Record set

-*-*-

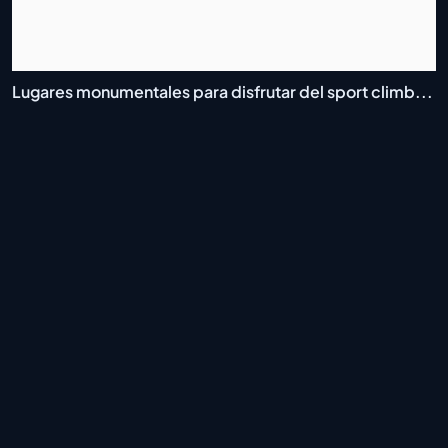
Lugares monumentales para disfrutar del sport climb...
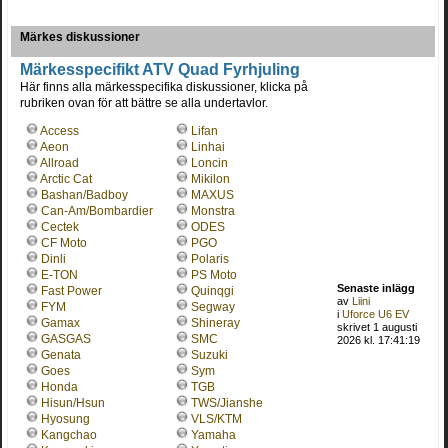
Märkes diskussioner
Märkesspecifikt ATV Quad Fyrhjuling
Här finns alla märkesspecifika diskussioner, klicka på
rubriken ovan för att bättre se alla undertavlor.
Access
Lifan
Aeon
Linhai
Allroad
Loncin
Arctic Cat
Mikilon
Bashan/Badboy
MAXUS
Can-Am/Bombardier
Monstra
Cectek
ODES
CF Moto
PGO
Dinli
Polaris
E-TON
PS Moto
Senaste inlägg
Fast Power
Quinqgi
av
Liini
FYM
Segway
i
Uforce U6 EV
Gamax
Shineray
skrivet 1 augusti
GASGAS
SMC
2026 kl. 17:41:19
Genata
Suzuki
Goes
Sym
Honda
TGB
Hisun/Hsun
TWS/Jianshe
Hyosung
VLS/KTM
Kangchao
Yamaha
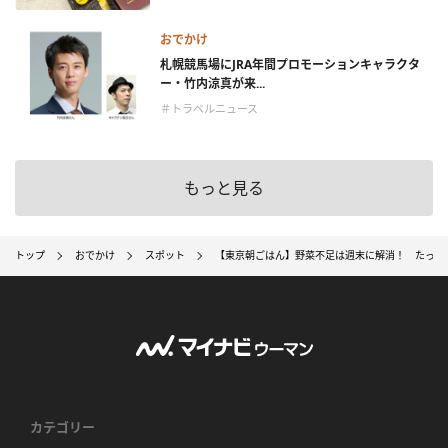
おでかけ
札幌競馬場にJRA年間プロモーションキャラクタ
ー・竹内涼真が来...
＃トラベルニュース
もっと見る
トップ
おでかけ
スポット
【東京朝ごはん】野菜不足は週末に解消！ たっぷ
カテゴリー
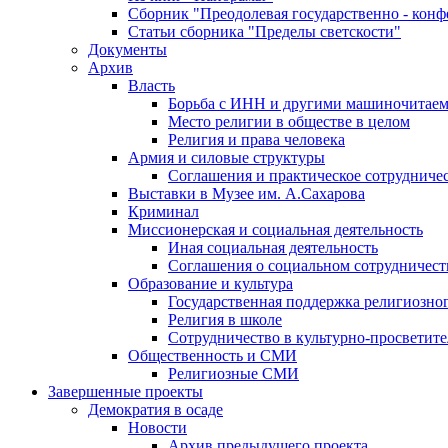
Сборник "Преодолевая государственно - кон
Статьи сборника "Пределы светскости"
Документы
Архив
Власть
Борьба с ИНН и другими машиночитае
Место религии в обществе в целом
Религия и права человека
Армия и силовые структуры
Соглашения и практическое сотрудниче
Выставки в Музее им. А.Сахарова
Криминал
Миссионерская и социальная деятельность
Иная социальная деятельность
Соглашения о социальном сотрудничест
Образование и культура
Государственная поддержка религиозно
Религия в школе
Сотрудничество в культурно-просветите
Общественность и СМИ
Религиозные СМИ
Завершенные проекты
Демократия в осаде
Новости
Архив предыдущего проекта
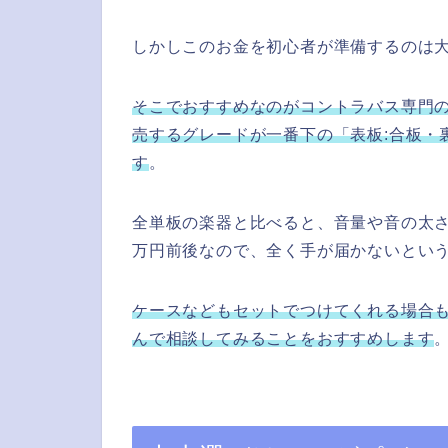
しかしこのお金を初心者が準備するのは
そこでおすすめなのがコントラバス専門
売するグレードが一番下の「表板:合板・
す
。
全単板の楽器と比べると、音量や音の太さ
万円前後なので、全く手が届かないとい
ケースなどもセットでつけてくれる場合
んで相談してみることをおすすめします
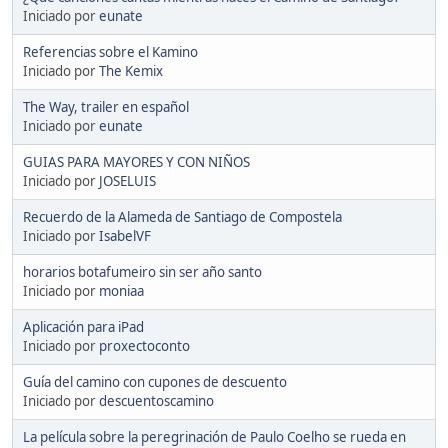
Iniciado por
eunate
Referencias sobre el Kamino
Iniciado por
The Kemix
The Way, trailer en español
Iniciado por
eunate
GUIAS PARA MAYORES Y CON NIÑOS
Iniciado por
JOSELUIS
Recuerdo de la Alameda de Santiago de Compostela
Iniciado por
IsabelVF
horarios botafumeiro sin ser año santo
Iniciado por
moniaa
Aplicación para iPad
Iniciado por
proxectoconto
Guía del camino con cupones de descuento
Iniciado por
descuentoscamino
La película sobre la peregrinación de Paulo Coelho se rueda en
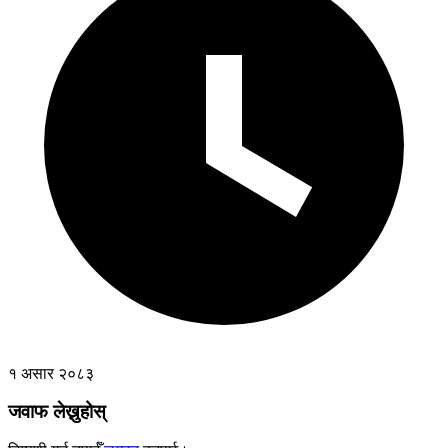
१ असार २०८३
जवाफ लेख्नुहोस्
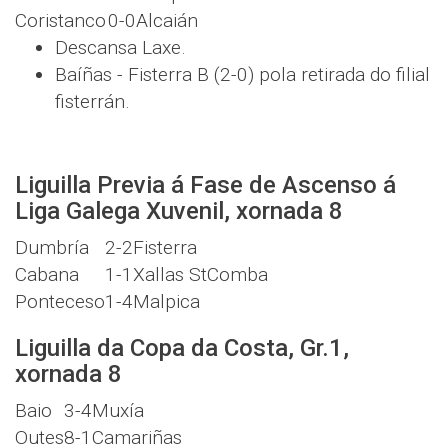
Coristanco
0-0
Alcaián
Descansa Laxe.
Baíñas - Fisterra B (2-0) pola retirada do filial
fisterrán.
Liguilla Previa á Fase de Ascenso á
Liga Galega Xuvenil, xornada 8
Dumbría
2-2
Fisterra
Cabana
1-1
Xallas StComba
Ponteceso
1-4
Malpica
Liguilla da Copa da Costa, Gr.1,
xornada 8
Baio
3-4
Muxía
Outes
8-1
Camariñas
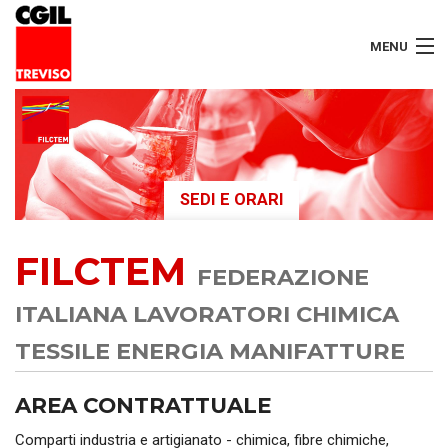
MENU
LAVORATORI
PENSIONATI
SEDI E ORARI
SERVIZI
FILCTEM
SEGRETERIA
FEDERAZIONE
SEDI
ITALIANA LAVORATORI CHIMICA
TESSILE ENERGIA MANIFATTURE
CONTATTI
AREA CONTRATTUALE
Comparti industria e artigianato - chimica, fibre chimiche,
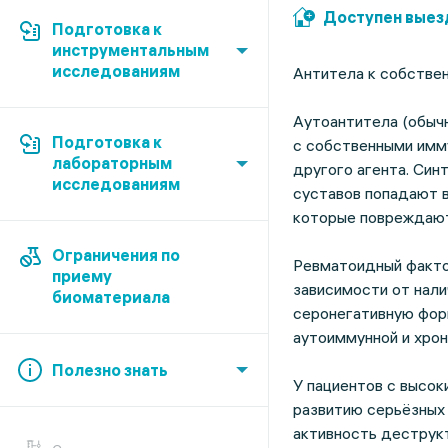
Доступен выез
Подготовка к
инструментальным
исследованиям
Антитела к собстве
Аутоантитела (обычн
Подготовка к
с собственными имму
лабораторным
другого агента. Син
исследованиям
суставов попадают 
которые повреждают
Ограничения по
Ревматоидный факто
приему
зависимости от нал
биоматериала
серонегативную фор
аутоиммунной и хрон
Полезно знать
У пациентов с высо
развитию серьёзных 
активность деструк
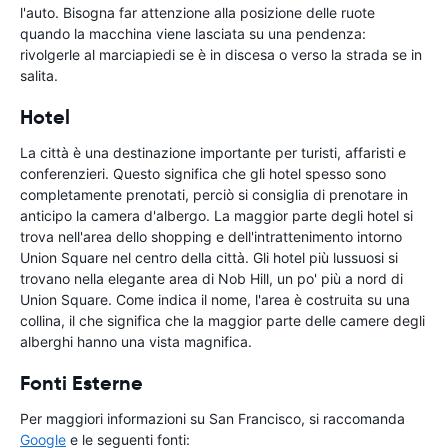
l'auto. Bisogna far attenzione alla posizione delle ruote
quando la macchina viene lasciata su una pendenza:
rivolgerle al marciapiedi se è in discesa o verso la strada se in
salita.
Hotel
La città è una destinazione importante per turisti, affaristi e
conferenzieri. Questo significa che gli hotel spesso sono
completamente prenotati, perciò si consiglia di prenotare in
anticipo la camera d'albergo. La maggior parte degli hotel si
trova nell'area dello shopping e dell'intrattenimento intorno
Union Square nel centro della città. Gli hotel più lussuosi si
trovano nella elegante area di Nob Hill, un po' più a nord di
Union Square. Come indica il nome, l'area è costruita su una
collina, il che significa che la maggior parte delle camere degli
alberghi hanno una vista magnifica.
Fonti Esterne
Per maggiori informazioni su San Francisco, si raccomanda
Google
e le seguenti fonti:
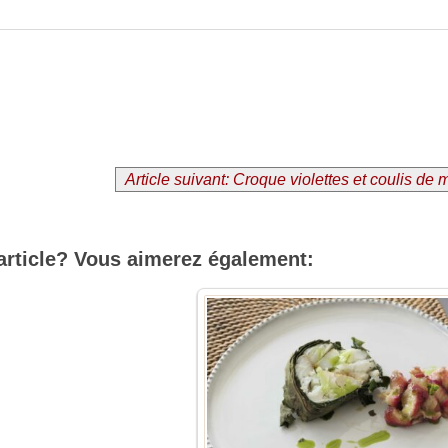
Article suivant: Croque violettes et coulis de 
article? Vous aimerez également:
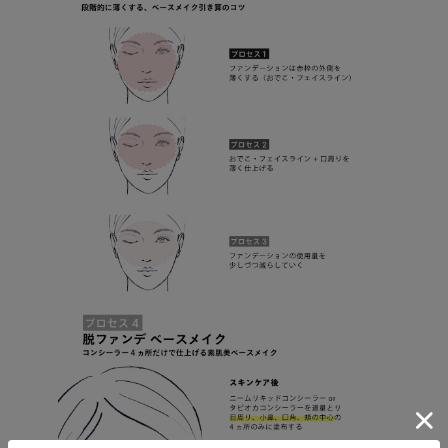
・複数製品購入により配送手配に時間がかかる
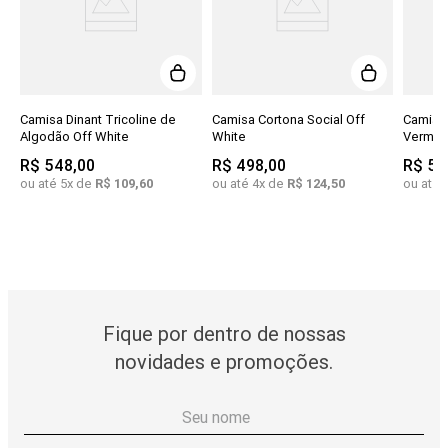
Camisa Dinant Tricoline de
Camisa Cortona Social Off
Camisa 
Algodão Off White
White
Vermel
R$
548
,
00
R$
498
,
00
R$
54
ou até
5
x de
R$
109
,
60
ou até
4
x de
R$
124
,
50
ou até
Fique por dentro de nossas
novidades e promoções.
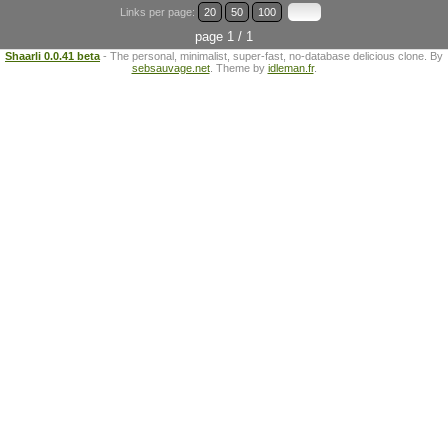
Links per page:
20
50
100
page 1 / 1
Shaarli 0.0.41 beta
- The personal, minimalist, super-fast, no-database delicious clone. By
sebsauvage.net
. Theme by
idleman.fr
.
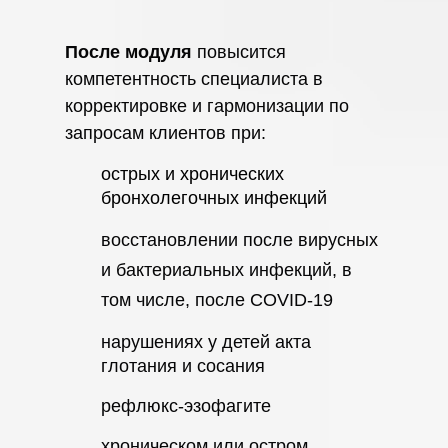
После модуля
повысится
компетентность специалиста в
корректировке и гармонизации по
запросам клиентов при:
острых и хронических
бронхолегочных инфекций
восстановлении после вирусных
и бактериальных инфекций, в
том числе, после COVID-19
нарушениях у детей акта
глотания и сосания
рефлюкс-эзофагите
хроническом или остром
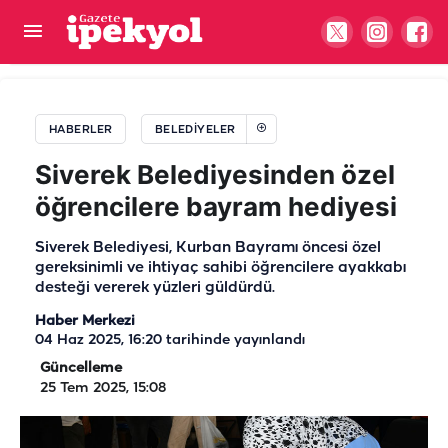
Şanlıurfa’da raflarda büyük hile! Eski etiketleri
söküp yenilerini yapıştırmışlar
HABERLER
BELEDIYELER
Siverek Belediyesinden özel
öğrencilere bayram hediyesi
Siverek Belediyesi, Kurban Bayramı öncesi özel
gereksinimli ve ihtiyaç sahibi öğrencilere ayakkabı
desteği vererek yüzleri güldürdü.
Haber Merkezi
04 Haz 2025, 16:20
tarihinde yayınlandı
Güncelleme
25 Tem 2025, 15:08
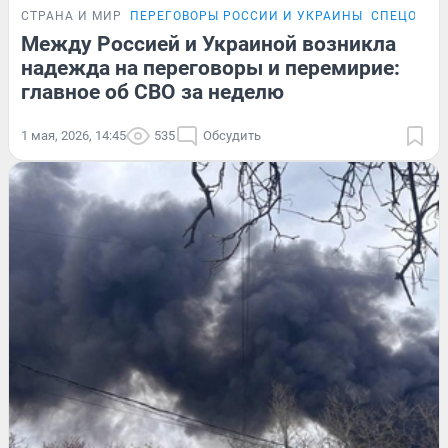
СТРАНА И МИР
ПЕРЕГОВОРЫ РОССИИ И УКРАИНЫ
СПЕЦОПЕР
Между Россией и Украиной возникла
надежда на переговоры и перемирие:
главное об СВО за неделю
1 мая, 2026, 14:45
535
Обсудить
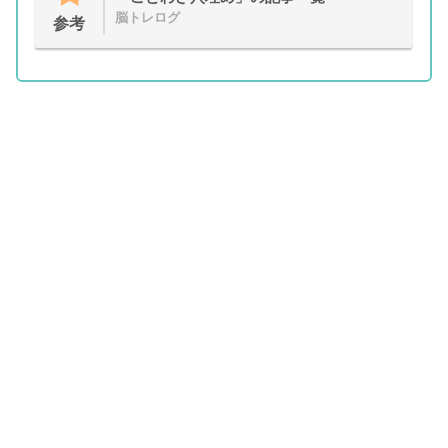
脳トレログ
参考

-*-*-

Instruction
Each line in which the string "деятельность" is found must be copied from the data.

Solution
Миссионерская и социальная деятельность
Иная социальная деятельность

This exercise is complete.